Retatrutide produced profound and rapid reductions in hepatic fat in people with MASLD, with 80% or more achieving ≥70% liver fat reduction and over 85% achieving liver fat content <5% at the highest doses within 24 weeks. Liver fat reductions closely tracked weight loss and reductions in VAT/ASAT, with a near-maximal defatting around 20% weight loss, suggesting a physiological floor to hepatic fat content. Compared with GLP-1 mono-agonists and GIP/GLP-1 dual agonists, retatrutide’s triple agonism may confer additional hepatic fat reduction via glucagon receptor–mediated increases in fatty acid oxidation, supported by dose-related rises in β-hydroxybutyrate. Improvements in insulin resistance markers and triglycerides, alongside reductions in K-18 and pro-C3, reinforce potential benefits on metabolic health and fibrogenic activity. Together, the findings address the key question of whether triple receptor agonism can substantially defat the liver in MASLD and indicate retatrutide’s strong therapeutic promise.

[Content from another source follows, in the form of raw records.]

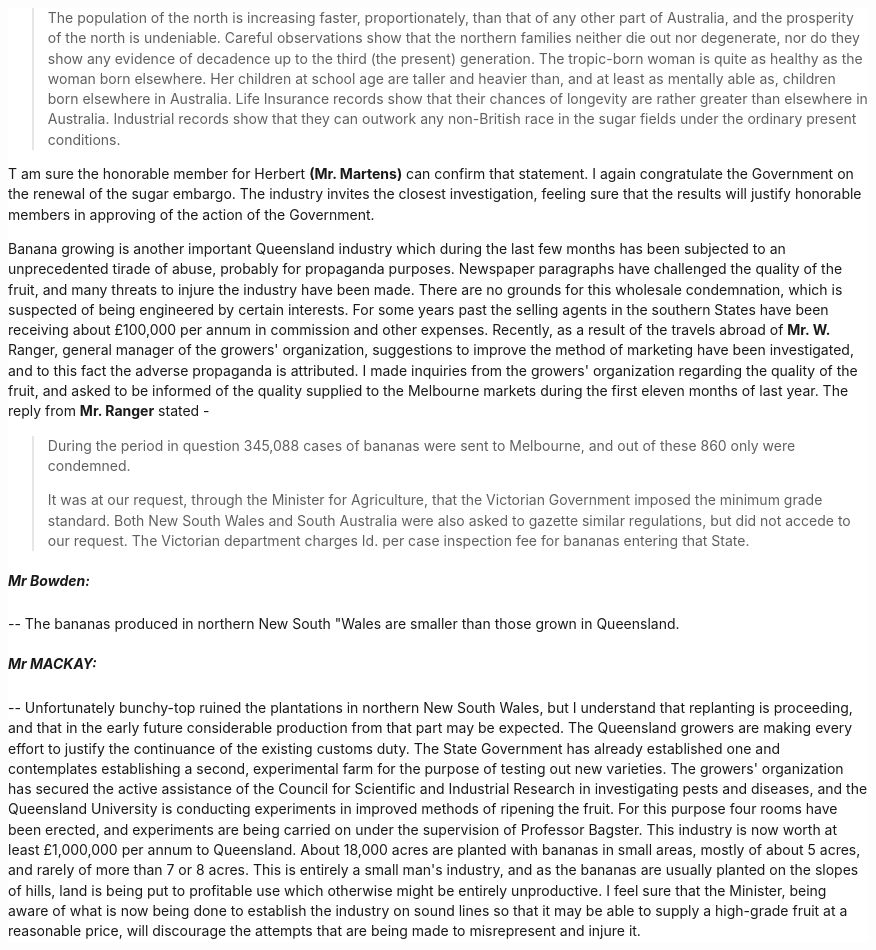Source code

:   >The population of the north is increasing faster, proportionately, than that of any other part of Australia, and the prosperity of the north is undeniable. Careful observations show that the northern families neither die out nor degenerate, nor do they show any evidence of decadence  up  to the third (the present) generation. The tropic-born woman is quite as healthy as the woman born elsewhere.  Her  children at school age are taller and heavier than, and at least as mentally able as, children born elsewhere in Australia. Life Insurance records show that their chances of longevity are rather greater than elsewhere in Australia. Industrial records show that they can outwork any non-British race in the sugar fields under the ordinary present conditions. 

T am sure the honorable member for Herbert  **(Mr. Martens)**  can confirm that statement. I again congratulate the Government on the renewal of the sugar embargo. The industry invites the closest investigation, feeling sure that the results will justify honorable members in approving of the action of the Government. 

Banana growing is another important Queensland industry which during the last few months has been subjected to an unprecedented tirade of abuse, probably for propaganda purposes. Newspaper paragraphs have challenged the quality of the fruit, and many threats to injure the industry have been made. There are no grounds for this wholesale condemnation, which is suspected of being engineered by certain interests. For some years past the selling agents in the southern States have been receiving about £100,000 per annum in commission and other expenses. Recently, as a result of the travels abroad of  **Mr. W.**  Ranger, general manager of the growers' organization, suggestions to improve the method of marketing have been investigated, and to this fact the adverse propaganda is attributed. I made inquiries from the growers' organization regarding the quality of the fruit, and asked to be informed of the quality supplied to the Melbourne markets during the first eleven months of last year. The reply from  **Mr. Ranger**  stated - 

  >During the period in question 345,088 cases of bananas were sent to Melbourne, and out of these  860  only were condemned. 
  >
  >It was at our request, through the Minister for Agriculture, that the Victorian Government imposed the minimum grade standard. Both New South Wales and South Australia were also asked to gazette similar regulations, but did not accede to our request. The Victorian department charges Id. per case inspection fee for bananas entering that State. 

##### Mr Bowden:

--  The bananas produced in northern New South "Wales are smaller than those grown in Queensland. 

##### Mr MACKAY:

-- Unfortunately bunchy-top ruined the plantations in northern New South Wales, but I understand that replanting is proceeding, and that in the early future considerable production from that part may be expected. The Queensland growers are making every effort to justify the continuance of the existing customs duty. The State Government has already established one and contemplates establishing a second, experimental farm for the purpose of testing out new varieties. The growers' organization has secured the active assistance of the Council for Scientific and Industrial Research in investigating pests and diseases, and the Queensland University is conducting experiments in improved methods of ripening the fruit. For this purpose four rooms have been erected, and experiments are being carried on under the supervision of Professor Bagster. This industry is now worth at least £1,000,000 per annum to Queensland. About 18,000 acres are planted with bananas in small areas, mostly of about 5 acres, and rarely of more than 7 or 8 acres. This is entirely a small man's industry, and as the bananas are usually planted on the slopes of hills, land is being put to profitable use which otherwise might be entirely unproductive. I feel sure that the Minister, being aware of what is now being done to establish the industry on sound lines so that it may be able to supply a high-grade fruit at a reasonable price, will discourage the attempts that are being made to misrepresent and injure it.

In this randomized, double-blind, placebo-controlled phase 2a substudy, once-weekly retatrutide achieved large, dose-dependent liver fat reductions, substantial weight loss, and improvements in abdominal fat depots and metabolic biomarkers in adults with MASLD. Hepatic steatosis resolved in the majority at 8 mg and 12 mg. These results support retatrutide as a promising candidate therapy for MASLD. Future studies should assess histologic outcomes, effects on fibrotic MASH, advanced fibrosis/cirrhosis populations, durability after treatment cessation, and impacts on long-term liver-related clinical outcomes.

Limitations include the relatively small substudy sample (n=98), geographic and racial homogeneity (US-only, predominantly White), exclusion of patients with type 2 diabetes, absence of liver histology, lack of enrichment for MASH or significant fibrosis, no multiplicity adjustment despite numerous statistical tests, and missing week 48 MRI data for 56.1% of participants, limiting interpretation of dose-response at week 48. The results should be considered hypothesis-generating rather than definitive.